Mohawk poet Pauline Johnson's historic home tells a story of duality
At the intersection of Chiefswood Road and Highway 54, along the edge of Six Nations, is a grand two-storey white house with green shutters, white lace curtains and a wooden extension.
It stands between the banks of the Grand River and a main highway, a sentinel between two worlds. This was the home of one of Six Nations' most famous daughters.
Dubbed Chiefswood, the home was built in 1856 by her father, Mohawk Chief George H.M. Johnson, for his British bride, Emily Howell. Both families disapproved of the romance, forcing the couple to hide their relationship for years before finally marrying.
But they did not hide their cultures within their home. In fact, even its construction and location was no coincidence.
"When the Johnson family lived here, one of the things they did with the house is they managed to combine her father's background — who is Mohawk — and her mother, who is British," said Heather George, cultural co-ordinator at Chiefswood, which is now a national historic site.
"It's a very Victorian-looking home inside, but then there's some unique features of it that reflect George's side of the family."
Those unique features include two doors — one facing the river to welcome the community of Six Nations, and the other facing the main road to welcome settler communities.
Johnson (Onwanonsyshon) was a chief in the Six Nations Confederacy Council but also served as an official interpreter and informal diplomat between the Mohawk and Canadian governments.
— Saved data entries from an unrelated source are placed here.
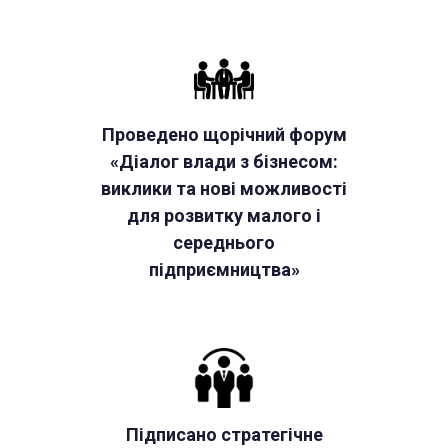
Проведено щорічний форум
«Діалог влади з бізнесом:
виклики та нові можливості
для розвитку малого і
середнього
підприємництва»
Підписано стратегічне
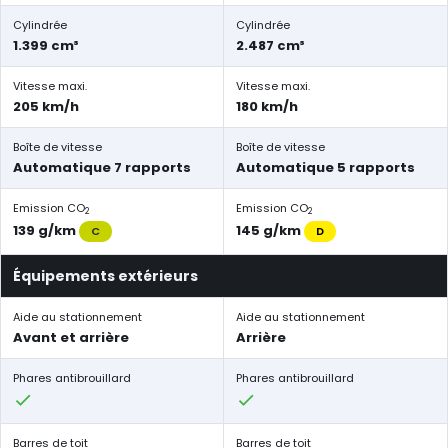
Cylindrée
Cylindrée
1.399 cm³
2.487 cm³
Vitesse maxi.
Vitesse maxi.
205 km/h
180 km/h
Boîte de vitesse
Boîte de vitesse
Automatique 7 rapports
Automatique 5 rapports
Emission CO
Emission CO
2
2
139 g/km
145 g/km
C
D
Équipements extérieurs
Aide au stationnement
Aide au stationnement
Avant et arrière
Arrière
Phares antibrouillard
Phares antibrouillard
Barres de toit
Barres de toit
The couple would often host people from both sides of the river, acting as intermediaries.
Raised in this in-between place, Pauline Johnson — or Tekahionwake (meaning double-life) — defied the Victorian era role of women by not marrying and having children. Instead, she travelled the world, reciting her work about survival, culture and resistance on stages from Canada to England.
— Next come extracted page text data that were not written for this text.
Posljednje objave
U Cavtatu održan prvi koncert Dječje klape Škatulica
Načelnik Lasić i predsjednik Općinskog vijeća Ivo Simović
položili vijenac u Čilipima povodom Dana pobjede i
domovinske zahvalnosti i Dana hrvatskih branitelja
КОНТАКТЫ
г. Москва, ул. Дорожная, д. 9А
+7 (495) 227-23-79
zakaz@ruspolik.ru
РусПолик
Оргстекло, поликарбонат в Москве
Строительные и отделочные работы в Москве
"It's got great significance," said Janet Rogers, another Mohawk poet and performer from Six Nations.
"Not only for the fact that it's a house that doesn't look like any other house on the rez, today or even back in the early 1800s when it was built, but the fact that this iconic person was actually born here. So it's kind of hallowed ground for poets."
In fact, before there was Lady Gaga, Madonna and Cher, there was Pauline Johnson. She often started her performances in proper Victorian dress and ended it dressed in her handmade "Indian Princess" outfit, literally showing off the two worlds she moved between.
"She was absolutely living this kind of duality," she said. "Not resisting it but kind of embracing it. When you stop and think about it, I mean, we're all kind of doing that. Whether we're poets are not, as indigenous people we are forced to embrace a duality of sorts with our lives."